How many actors have lived to be more than 115 years old? Find the names, birth years, and death years for all actors and actresses who lived more than 115 years.

Simple arithmetic can be done directly in a SQL predicate. For example, you can use the following.

WHERE died - born > 115

Use the people table.

Remember more than 115 years implies 115 years doesn’t qualify but 116 does.

Relevant topics: SQL, queries

Items to submit
  • SQL query used to solve this problem. (1 pt)

  • Output from running the SQL query. (0.5 pts)

Question 2

Use the ratings table to discover how many films have a rating of at least 8 and at least 50000 votes.

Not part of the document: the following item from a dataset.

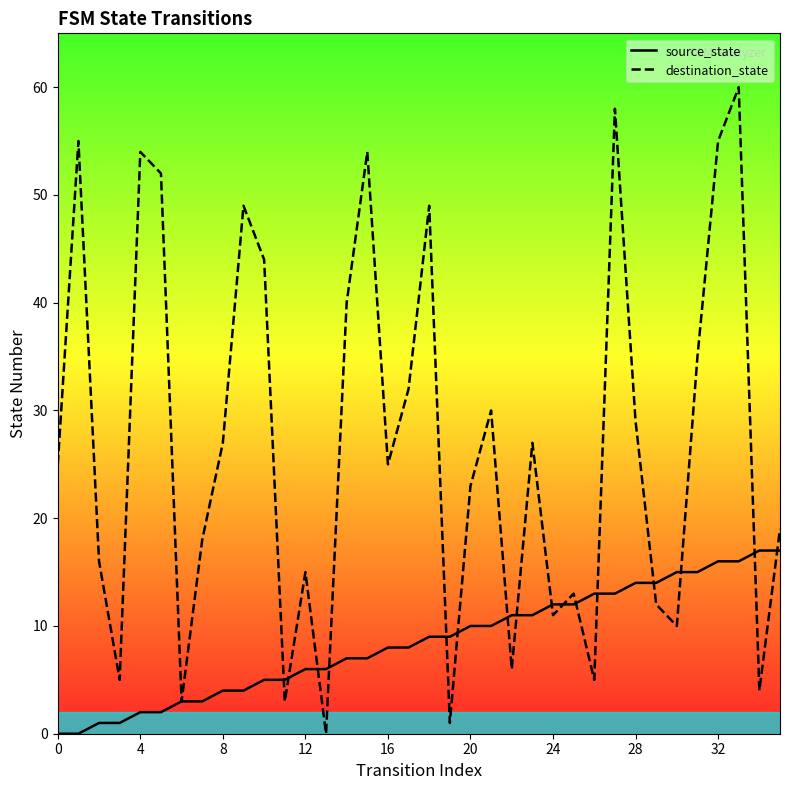

Which series has the widest spread of values?

destination_state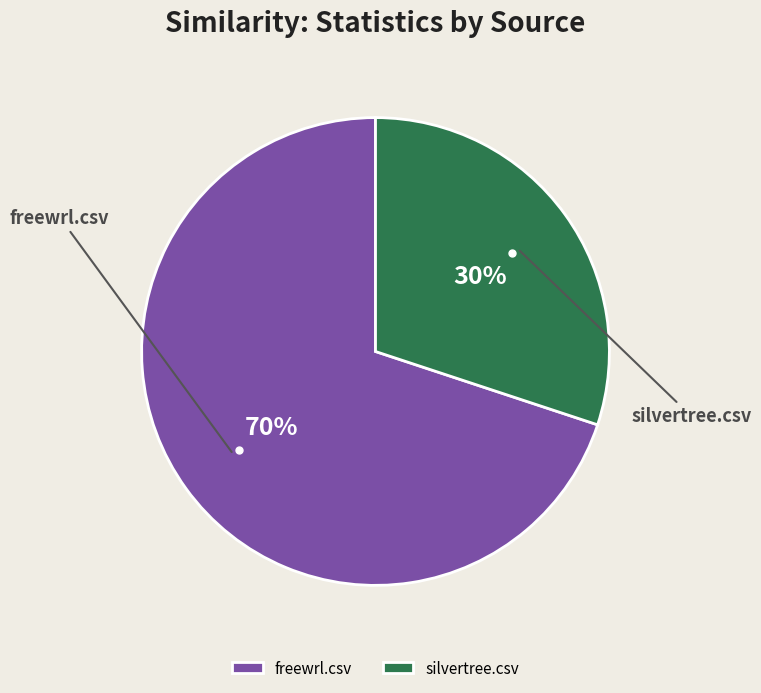

Does any single category account for the majority?

Yes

In a separate cell, show 15 rows with this property.

Relevant topics: SQL, queries

Items to submit
  • SQL query used to solve this problem. (1 pt)

  • Output from running the SQL query. (0.5 pts)

Question 3

In the titles table, the genres column specifies the genre of each movie. Use COUNT to find out how unique genres occur in the database. At this time, don’t consider the fact that multiple genres could be listed in a single row. Any unique combination/permutation of genres should be considered a unique genre. Use the keyword COUNT in combination with DISTINCT.

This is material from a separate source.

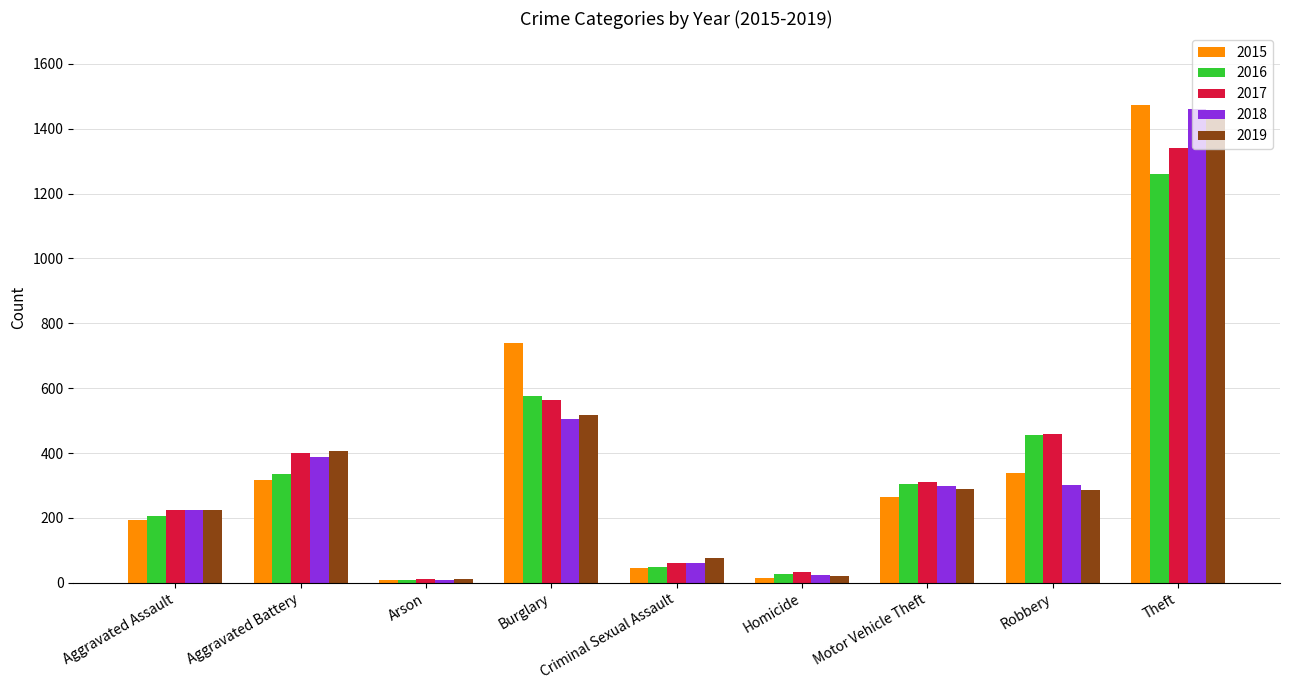

Where does the 2018 series first go above 298?

Aggravated Battery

Relevant topics: SQL, queries

Items to submit
  • SQL query used to solve this problem. (1 pt)

  • Output from running the SQL query. (1 pt)

Question 4

In question 3, we asked you to kind of count how many unique genres there are in the database. In this question, we are going to dig in a little bit more, and use a combination of SQL and R to figure out the actual number of unique genres in the database.

First, use a (slightly modified version of) the SQL query from question 3 to pull the data into an R data.frame. The result should be a data.frame with a single column named genres of length 2283. You can access the column of a data.frame like so.

myDF <- dbGetQuery(conn, "<some query>")
genres <- myDF$genres
head(genres)

Our list, genres, contains strings with comma-separated values, which are the actual genres. If you combine each of the comma-separated string values into one giant comma-separated string, you could then easily split the string into individual values. How many unique genres are there?

You can use the following R functions to solve this problem: unlist, strsplit, and unique.

Here is an example of splitting a string.

my_string <- "first;second;third"
result <- unlist(strsplit(my_string, ";"))

Before you answer the question, make sure all of the genres are actually genres and not erroneous data!

Relevant topics: paste

Items to submit
  • All code used to solve this problem. (3 pts)

  • A list of the unique genres. (1 pt)

  • One sentence explaining why using SQL was valuable in this instance (rather than just using R — think speed). (1 pt)

The following are challenge questions and are worth 0 points. If you get done early give them a try!

Question 5

In the previous question, we were able to get the number of unique genres. In this question, let’s take this one step further. Use the table function in R to calculate how many times each genre appears in the database.

You’ll need to modify your query from question 3.

Relevant topics: table

Items to submit
  • Code used to solve this problem.

  • Output from running the code.

Question 6

In the previous question, we got a count of the number of times each genre appeared in the database. Create a dotchart illustrating this data.

Make sure to exclude the erroneous data!

Relevant topics: dotcharts

Items to submit
  • Code used to solve this problem.

  • Output from running the code.